Canadian National Railway is prepared to spend a record $3.2 billion on capital expenditures this year, a move aimed at expanding network capacity in the face of increasing shipper demand.
In a Jan. 23 conference call with investors, CN president Luc Jobin said the company faced challenging operating conditions in the last three months of 2017, including service disruptions in key regions of the CN network and extremely cold conditions in December that resulted in shorter train lengths and reduced network fluidity.
Demand for CN services also increased sharply, highlighting the need for significant investments in 2018.
“On top of record workload levels, specifically in key segments such as Western Canada and the U.S. Midwest, we encountered in the quarter a series of outages on our main line and very cold December weather across the entire network,” Jobin said.
“Those conditions, while largely out of our control, nevertheless resulted in disruptions and put our network resiliency to the test.”
To address short-term network capacity issues, CN is expanding its locomotive fleet through short-term leasing arrangements.
Beyond that, the company will take a number of steps to expand network capacity, including:
• the acquisition of 200 new locomotives over the next three years, including 60 to come on line in 2018
• an expansion of the railway’s workforce with hiring throughout 2018 and 400 new conductors to become qualified in the next two months
• investments in new sidings and double track capacity, particularly in Western Canada and the company’s busy Edmonton to Chicago corridor
• additional investments in intermodal terminals and equipment to accommodate anticipated growth in that sector
“This investment and added resources will help us regain speed and prepare us for continued growth, notably in our high growth corridors,” said Mike Cory, the company’s executive vice-president and chief operating officer.
Despite difficult fourth quarter operating conditions cited by the company, CN executives reported increased revenues for the three-month period ending Dec. 31 and for the 2017 calendar year.
Fourth-quarter revenues were up two percent to $3.285 billion.
Full-year revenues were up eight percent to $13.041 billion.
On the strength of those numbers, the company’s board approved a 10 percent increase in CN’s quarterly cash dividend to 45.5 cents Canadian per share.
“CN grew faster than the economy and delivered strong financial results in 2017, said Ghislain Houle, the company’s chief financial officer.
“This performance supports our long-running ability to reward shareholders with consistent dividend growth.”
Fourth-quarter volumes at CN showed a nine percent reduction in carloads of bulk grain and fertilizer, a 12 percent increase in metals and minerals and a 20 percent increase in intermodal, relative to the fourth quarter of 2016.
Fourth quarter frack sand revenue was up 50 percent and revenue from international container movements was up 22 percent.
Chief marketing officer J.J. Ruest said demand and pricing for crude-by-rail shipments also increased in December, suggesting the railway is prepared to re-enter that market once network capacity initiatives take effect.

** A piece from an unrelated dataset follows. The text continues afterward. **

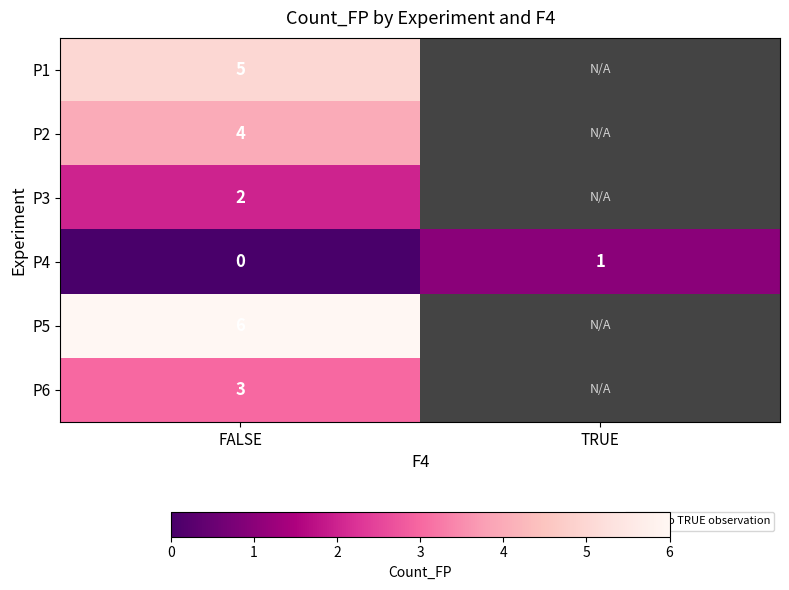

At FALSE, list the series in order from smallest to largest.

P4, P3, P6, P2, P1, P5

“We de-emphasized crude by rail volume in the last quarter to save network capacity for regulated Canadian grain, and we brought our crude business down by 30 percent for the time being,” Ruest said.
“However, since December, the crude price spread for western Canadian select (crude) … shot up in the US$25 to $30 per barrel range, creating a very favourable forward volume and pricing environment for crude by rail.”
Like rival railway Canadian Pacific Railway, CN said the Canadian grain harvest was larger than expected. Total harvest volumes were estimated at more than 70 million tonnes in 2017, exceeding the three-year average.
Movements of export grain carry-overs will continue into the second quarter of 2018.
Jobin said CN will remain focused on improving operational efficiencies and providing quality service to customers in all sectors.
“In 2018, we are adding new train crews and increasing our capital program to a record C$3.2 billion as we invest in locomotives and build additional capacity for resiliency,” he said.
“As the economic backdrop remains favourable in North America, we expect to see continued volume growth in 2018.”